___ Supplied material
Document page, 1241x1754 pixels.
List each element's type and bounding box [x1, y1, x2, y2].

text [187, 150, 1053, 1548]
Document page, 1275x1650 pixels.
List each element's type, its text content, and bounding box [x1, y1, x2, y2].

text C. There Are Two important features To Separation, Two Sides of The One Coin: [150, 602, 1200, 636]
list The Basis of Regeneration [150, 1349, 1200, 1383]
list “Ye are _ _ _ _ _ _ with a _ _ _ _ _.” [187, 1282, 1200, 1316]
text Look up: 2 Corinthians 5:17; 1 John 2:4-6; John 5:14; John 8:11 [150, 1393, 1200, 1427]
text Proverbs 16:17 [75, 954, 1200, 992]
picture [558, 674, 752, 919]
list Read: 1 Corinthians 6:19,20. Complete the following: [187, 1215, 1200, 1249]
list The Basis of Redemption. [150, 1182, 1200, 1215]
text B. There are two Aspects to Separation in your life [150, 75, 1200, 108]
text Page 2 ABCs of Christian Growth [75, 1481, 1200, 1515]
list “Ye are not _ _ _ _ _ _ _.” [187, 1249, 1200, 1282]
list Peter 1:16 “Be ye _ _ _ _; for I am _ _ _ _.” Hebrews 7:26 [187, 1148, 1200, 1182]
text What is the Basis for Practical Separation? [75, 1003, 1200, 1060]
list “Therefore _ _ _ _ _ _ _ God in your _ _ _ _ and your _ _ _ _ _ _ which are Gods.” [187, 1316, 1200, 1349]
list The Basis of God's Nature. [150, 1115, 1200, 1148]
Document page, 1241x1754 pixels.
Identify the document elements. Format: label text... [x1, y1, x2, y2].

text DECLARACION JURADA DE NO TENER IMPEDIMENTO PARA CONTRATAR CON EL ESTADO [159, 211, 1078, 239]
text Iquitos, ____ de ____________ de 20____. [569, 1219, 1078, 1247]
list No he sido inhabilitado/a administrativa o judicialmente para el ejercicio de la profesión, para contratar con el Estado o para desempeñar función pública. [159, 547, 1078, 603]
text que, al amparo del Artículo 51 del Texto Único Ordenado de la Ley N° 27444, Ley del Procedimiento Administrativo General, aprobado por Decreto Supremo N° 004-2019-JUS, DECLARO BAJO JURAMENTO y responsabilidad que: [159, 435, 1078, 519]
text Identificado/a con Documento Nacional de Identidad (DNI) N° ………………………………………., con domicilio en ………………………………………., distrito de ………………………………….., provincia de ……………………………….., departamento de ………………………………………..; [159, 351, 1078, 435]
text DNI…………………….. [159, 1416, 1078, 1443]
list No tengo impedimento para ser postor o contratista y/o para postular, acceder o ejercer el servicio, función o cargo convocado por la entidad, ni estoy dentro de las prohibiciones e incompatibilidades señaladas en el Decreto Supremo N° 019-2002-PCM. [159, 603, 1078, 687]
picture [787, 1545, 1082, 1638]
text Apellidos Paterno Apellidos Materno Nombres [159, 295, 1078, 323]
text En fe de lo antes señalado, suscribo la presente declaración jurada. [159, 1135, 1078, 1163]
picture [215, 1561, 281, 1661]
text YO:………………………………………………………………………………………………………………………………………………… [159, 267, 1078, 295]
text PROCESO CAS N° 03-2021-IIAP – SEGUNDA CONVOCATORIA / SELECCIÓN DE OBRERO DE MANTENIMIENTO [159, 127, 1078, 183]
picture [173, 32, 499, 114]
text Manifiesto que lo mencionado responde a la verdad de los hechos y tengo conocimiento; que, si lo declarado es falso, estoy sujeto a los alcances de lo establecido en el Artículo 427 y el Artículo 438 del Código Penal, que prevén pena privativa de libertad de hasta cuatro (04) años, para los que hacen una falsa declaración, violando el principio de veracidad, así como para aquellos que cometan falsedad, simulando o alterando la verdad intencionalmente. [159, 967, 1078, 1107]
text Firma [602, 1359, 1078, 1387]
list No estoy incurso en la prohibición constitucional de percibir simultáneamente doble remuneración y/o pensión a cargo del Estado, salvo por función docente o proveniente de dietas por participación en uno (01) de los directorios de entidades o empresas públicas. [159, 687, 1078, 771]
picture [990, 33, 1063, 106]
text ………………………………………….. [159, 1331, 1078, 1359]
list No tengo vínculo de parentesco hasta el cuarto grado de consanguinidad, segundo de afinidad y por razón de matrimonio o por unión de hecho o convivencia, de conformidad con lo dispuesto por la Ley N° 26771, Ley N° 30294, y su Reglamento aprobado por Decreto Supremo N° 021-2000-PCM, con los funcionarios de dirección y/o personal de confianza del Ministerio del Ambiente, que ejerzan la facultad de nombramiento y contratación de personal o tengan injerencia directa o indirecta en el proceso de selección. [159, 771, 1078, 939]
______
# Problem description
Copy out all the entries shown above, character for character.

# Response area
Document page, 1241x1754 pixels.
List each element's type and bounding box [x1, y1, x2, y2].

text [187, 150, 1053, 1548]
Document page, 1275x1650 pixels.
List each element's type, its text content, and bounding box [x1, y1, x2, y2].

text C. There Are Two important features To Separation, Two Sides of The One Coin: [150, 602, 1200, 636]
list The Basis of Regeneration [150, 1349, 1200, 1383]
list “Ye are _ _ _ _ _ _ with a _ _ _ _ _.” [187, 1282, 1200, 1316]
text Look up: 2 Corinthians 5:17; 1 John 2:4-6; John 5:14; John 8:11 [150, 1393, 1200, 1427]
text Proverbs 16:17 [75, 954, 1200, 992]
picture [558, 674, 752, 919]
list Read: 1 Corinthians 6:19,20. Complete the following: [187, 1215, 1200, 1249]
list The Basis of Redemption. [150, 1182, 1200, 1215]
text B. There are two Aspects to Separation in your life [150, 75, 1200, 108]
text Page 2 ABCs of Christian Growth [75, 1481, 1200, 1515]
list “Ye are not _ _ _ _ _ _ _.” [187, 1249, 1200, 1282]
list Peter 1:16 “Be ye _ _ _ _; for I am _ _ _ _.” Hebrews 7:26 [187, 1148, 1200, 1182]
text What is the Basis for Practical Separation? [75, 1003, 1200, 1060]
list “Therefore _ _ _ _ _ _ _ God in your _ _ _ _ and your _ _ _ _ _ _ which are Gods.” [187, 1316, 1200, 1349]
list The Basis of God's Nature. [150, 1115, 1200, 1148]
Document page, 1241x1754 pixels.
Identify the document elements. Format: label text... [x1, y1, x2, y2].

text DECLARACION JURADA DE NO TENER IMPEDIMENTO PARA CONTRATAR CON EL ESTADO [159, 211, 1078, 239]
text Iquitos, ____ de ____________ de 20____. [569, 1219, 1078, 1247]
list No he sido inhabilitado/a administrativa o judicialmente para el ejercicio de la profesión, para contratar con el Estado o para desempeñar función pública. [159, 547, 1078, 603]
text que, al amparo del Artículo 51 del Texto Único Ordenado de la Ley N° 27444, Ley del Procedimiento Administrativo General, aprobado por Decreto Supremo N° 004-2019-JUS, DECLARO BAJO JURAMENTO y responsabilidad que: [159, 435, 1078, 519]
text Identificado/a con Documento Nacional de Identidad (DNI) N° ………………………………………., con domicilio en ………………………………………., distrito de ………………………………….., provincia de ……………………………….., departamento de ………………………………………..; [159, 351, 1078, 435]
text DNI…………………….. [159, 1416, 1078, 1443]
list No tengo impedimento para ser postor o contratista y/o para postular, acceder o ejercer el servicio, función o cargo convocado por la entidad, ni estoy dentro de las prohibiciones e incompatibilidades señaladas en el Decreto Supremo N° 019-2002-PCM. [159, 603, 1078, 687]
picture [787, 1545, 1082, 1638]
text Apellidos Paterno Apellidos Materno Nombres [159, 295, 1078, 323]
text En fe de lo antes señalado, suscribo la presente declaración jurada. [159, 1135, 1078, 1163]
picture [215, 1561, 281, 1661]
text YO:………………………………………………………………………………………………………………………………………………… [159, 267, 1078, 295]
text PROCESO CAS N° 03-2021-IIAP – SEGUNDA CONVOCATORIA / SELECCIÓN DE OBRERO DE MANTENIMIENTO [159, 127, 1078, 183]
picture [173, 32, 499, 114]
text Manifiesto que lo mencionado responde a la verdad de los hechos y tengo conocimiento; que, si lo declarado es falso, estoy sujeto a los alcances de lo establecido en el Artículo 427 y el Artículo 438 del Código Penal, que prevén pena privativa de libertad de hasta cuatro (04) años, para los que hacen una falsa declaración, violando el principio de veracidad, así como para aquellos que cometan falsedad, simulando o alterando la verdad intencionalmente. [159, 967, 1078, 1107]
text Firma [602, 1359, 1078, 1387]
list No estoy incurso en la prohibición constitucional de percibir simultáneamente doble remuneración y/o pensión a cargo del Estado, salvo por función docente o proveniente de dietas por participación en uno (01) de los directorios de entidades o empresas públicas. [159, 687, 1078, 771]
picture [990, 33, 1063, 106]
text ………………………………………….. [159, 1331, 1078, 1359]
list No tengo vínculo de parentesco hasta el cuarto grado de consanguinidad, segundo de afinidad y por razón de matrimonio o por unión de hecho o convivencia, de conformidad con lo dispuesto por la Ley N° 26771, Ley N° 30294, y su Reglamento aprobado por Decreto Supremo N° 021-2000-PCM, con los funcionarios de dirección y/o personal de confianza del Ministerio del Ambiente, que ejerzan la facultad de nombramiento y contratación de personal o tengan injerencia directa o indirecta en el proceso de selección. [159, 771, 1078, 939]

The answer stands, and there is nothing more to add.